Most of the world still ran Windows XP and Internet Explorer.
Ruby and Rails are plenty fast today, and one could argue was when Twitter changed, but they were unwilling to make large changes to their code to be able to upgrade.
If you use GitHub, buy something with Shopify, or listen to a lot of podcasts, you are using Rails apps that perform just fine.
@Viss @by_caballero @kissane @fediversereport oh shit, I also forgot about GitLab.
Mastodon isn’t a resource hog due to Rails, it’s a resource hog due to ActivityPub being somewhat badly implemented across the board, meaning that most actions result in amplification (ping N servers about a reply) and this amplification can sometimes be severe.
@Viss @by_caballero @kissane @fediversereport Ghost encountering this with a non-Rails implementation of ActivityPub should be sufficient to prove that out.

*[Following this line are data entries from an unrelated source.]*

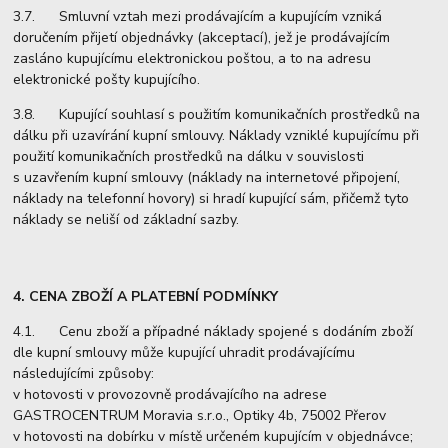
3.7. Smluvní vztah mezi prodávajícím a kupujícím vzniká
doručením přijetí objednávky (akceptací), jež je prodávajícím
zasláno kupujícímu elektronickou poštou, a to na adresu
elektronické pošty kupujícího.
3.8. Kupující souhlasí s použitím komunikačních prostředků na
dálku při uzavírání kupní smlouvy. Náklady vzniklé kupujícímu při
použití komunikačních prostředků na dálku v souvislosti
s uzavřením kupní smlouvy (náklady na internetové připojení,
náklady na telefonní hovory) si hradí kupující sám, přičemž tyto
náklady se neliší od základní sazby.
4. CENA ZBOŽÍ A PLATEBNÍ PODMÍNKY
4.1. Cenu zboží a případné náklady spojené s dodáním zboží
dle kupní smlouvy může kupující uhradit prodávajícímu
následujícími způsoby:
v hotovosti v provozovně prodávajícího na adrese
GASTROCENTRUM Moravia s.r.o., Optiky 4b, 75002 Přerov
v hotovosti na dobírku v místě určeném kupujícím v objednávce;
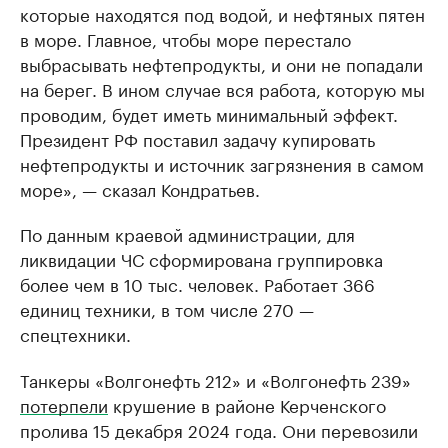
которые находятся под водой, и нефтяных пятен
в море. Главное, чтобы море перестало
выбрасывать нефтепродукты, и они не попадали
на берег. В ином случае вся работа, которую мы
проводим, будет иметь минимальный эффект.
Президент РФ поставил задачу купировать
нефтепродукты и источник загрязнения в самом
море», — сказал Кондратьев.
По данным краевой администрации, для
ликвидации ЧС сформирована группировка
более чем в 10 тыс. человек. Работает 366
единиц техники, в том числе 270 —
спецтехники.
Танкеры «Волгонефть 212» и «Волгонефть 239»
потерпели
крушение в районе Керченского
пролива 15 декабря 2024 года. Они перевозили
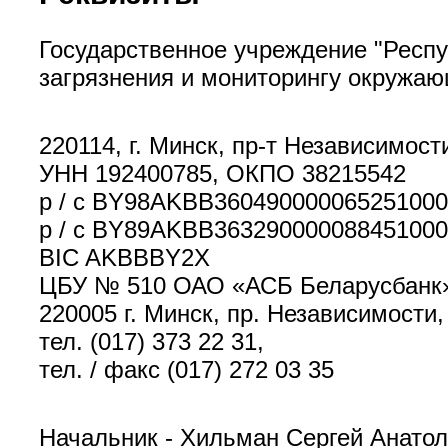
Государственное учреждение "Респу
загрязнения и мониторингу окружаю
220114, г. Минск, пр-т Независимост
УНН 192400785, ОКПО 38215542
р / с BY98AKBB360490000065251000
р / с BY89AKBB363290000088451000
BIC AKBBBY2Х
ЦБУ № 510 ОАО «АСБ Беларусбанк
220005 г. Минск, пр. Независимости,
тел. (017) 373 22 31,
тел. / факс (017) 272 03 35
Начальник - Хильман Сергей Анатол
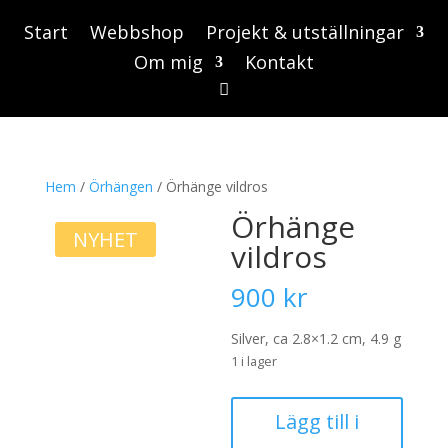
Start
Webbshop
Projekt & utställningar
Om mig
Kontakt
Hem
/
Örhängen
/ Örhänge vildros
Örhänge
NYHET
vildros
900
kr
Silver, ca 2.8×1.2 cm, 4.9 g
1 i lager
Örhänge
Lägg till i
vildros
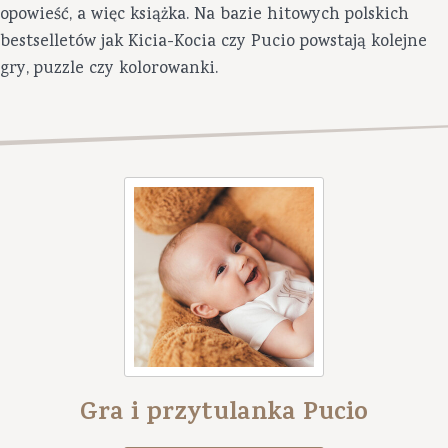
opowieść, a więc książka. Na bazie hitowych polskich
bestselletów jak Kicia-Kocia czy Pucio powstają kolejne
gry, puzzle czy kolorowanki.
Gra i przytulanka Pucio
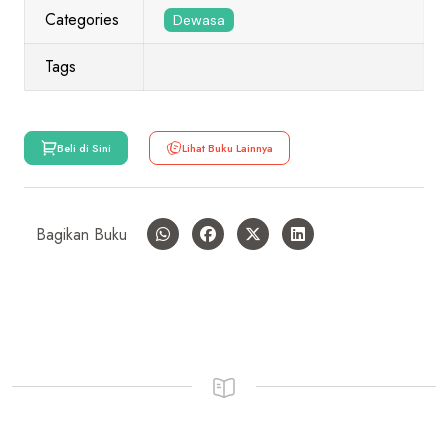
Categories
Dewasa
Tags
Beli di Sini
Lihat Buku Lainnya
Bagikan Buku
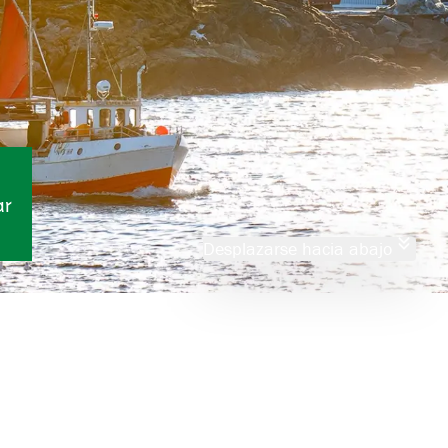
ar
Desplazarse hacia abajo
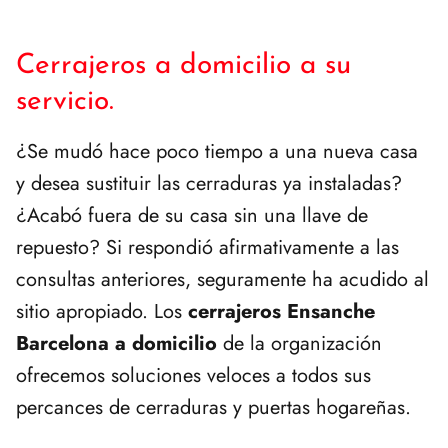
Cerrajeros a domicilio a su
servicio.
¿Se mudó hace poco tiempo a una nueva casa
y desea sustituir las cerraduras ya instaladas?
¿Acabó fuera de su casa sin una llave de
repuesto? Si respondió afirmativamente a las
consultas anteriores, seguramente ha acudido al
sitio apropiado. Los
cerrajeros Ensanche
Barcelona a domicilio
de la organización
ofrecemos soluciones veloces a todos sus
percances de cerraduras y puertas hogareñas.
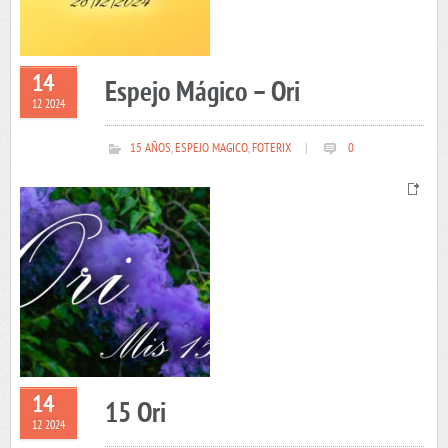
14
Espejo Mágico – Ori
12 2024
15 AÑOS
,
ESPEJO MAGICO
,
FOTERIX
|
0
14
15 Ori
12 2024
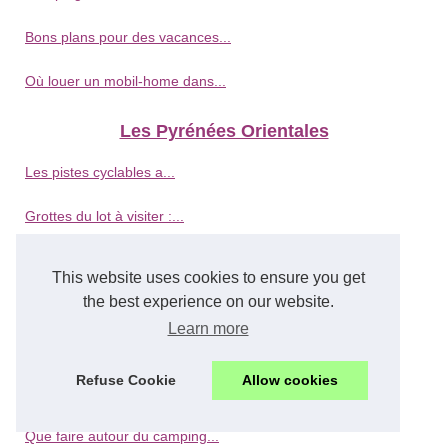
Bons plans pour des vacances...
Où louer un mobil-home dans...
Les Pyrénées Orientales
Les pistes cyclables a...
Grottes du lot à visiter :...
Observer la faune et la flore...
This website uses cookies to ensure you get
the best experience on our website.
Grau d’agde : une...
Learn more
Midi-pyrénées : destination...
Refuse Cookie
Allow cookies
Littoral hérault...
Que faire autour du camping...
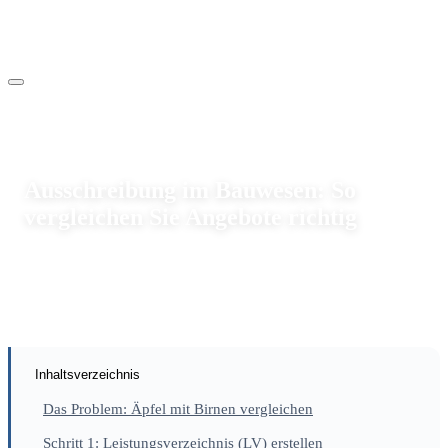
Baupraxis
Ausschreibung im Bauwesen: So
vergleichen Sie Angebote richtig
19.03.2026
·
794 Aufrufe
Redaktion Hoch- und Tiefbauunternehmen
Inhaltsverzeichnis
Das Problem: Äpfel mit Birnen vergleichen
Schritt 1: Leistungsverzeichnis (LV) erstellen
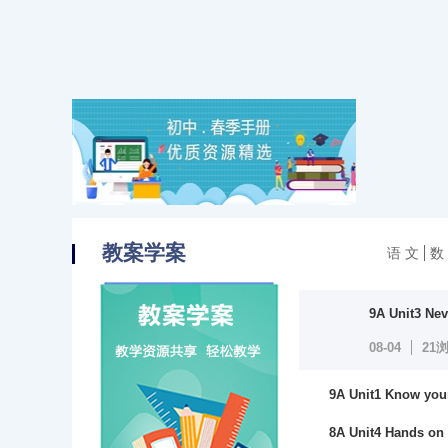
…
教案学案
语 文
数
9A Unit3 N
08-04
21
9A Unit1 Know y
19浏览
8A Unit4 Hands o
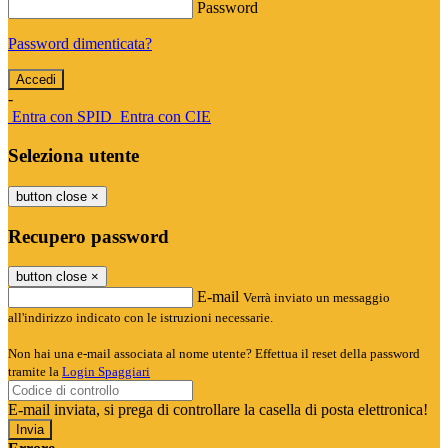
Password
Password dimenticata?
-
Entra con SPID
Entra con CIE
Seleziona utente
button close
×
Recupero password
button close
×
E-mail
Verrà inviato un messaggio
all'indirizzo indicato con le istruzioni necessarie.
Non hai una e-mail associata al nome utente? Effettua il reset della password
tramite la
Login Spaggiari
E-mail inviata, si prega di controllare la casella di posta elettronica!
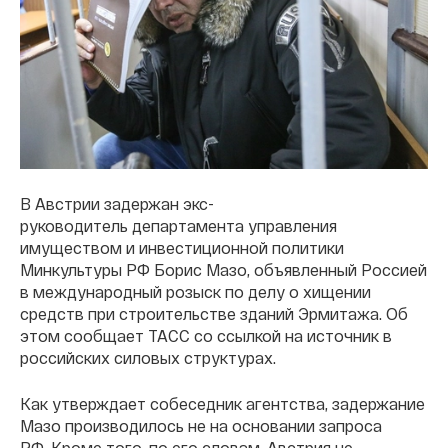
В Австрии задержан экс-
руководитель департамента управления
имуществом и инвестиционной политики
Минкультуры РФ Борис Мазо, объявленный Россией
в международный розыск по делу о хищении
средств при строительстве зданий Эрмитажа. Об
этом сообщает ТАСС со ссылкой на источник в
российских силовых структурах.
Как утверждает собеседник агентства, задержание
Мазо производилось не на основании запроса
РФ. Кроме того, по его словам, Австрия не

@Viss @kissane @fediversereport
This might have been true in 2014, but it’s not really true in 2024. Plenty of us have Rails fleets sized in the dozens with monthly traffic sized in the tens of billions of requests. Shopify does even more than that.
That said, the floor of resource requirements can be fairly high without tuning, but this is largely due to glibc’s malloc and jemalloc helps. This makes you think it scales linearly from this floor, but it doesn’t.
@ZiggyTheHamster @kissane @fediversereport cool, tell that to @jerry
@Viss @kissane @fediversereport @jerry
Mastodon having not great performance sometimes is not due to it being a Rails app, it’s because some writes can have a 1000x amplification factor and most people don’t have systems elastic enough to tolerate that. This is a tooling problem, and to an extent a protocol problem.
@Viss Hetzner LOVES rails apps.
That said, I can’t imagine running any of the other apps (Akkoma, iceshrimp, mbin, pixelfed, peertube, bookwyrm, or Lemmy) with 20k concurrent users, though u guess there may be a few lemmy instances that large
@Viss @kissane @fediversereport there's s.g. GoToSocial which is written in Go
@Viss @kissane @fediversereport ghost is written in Javascript.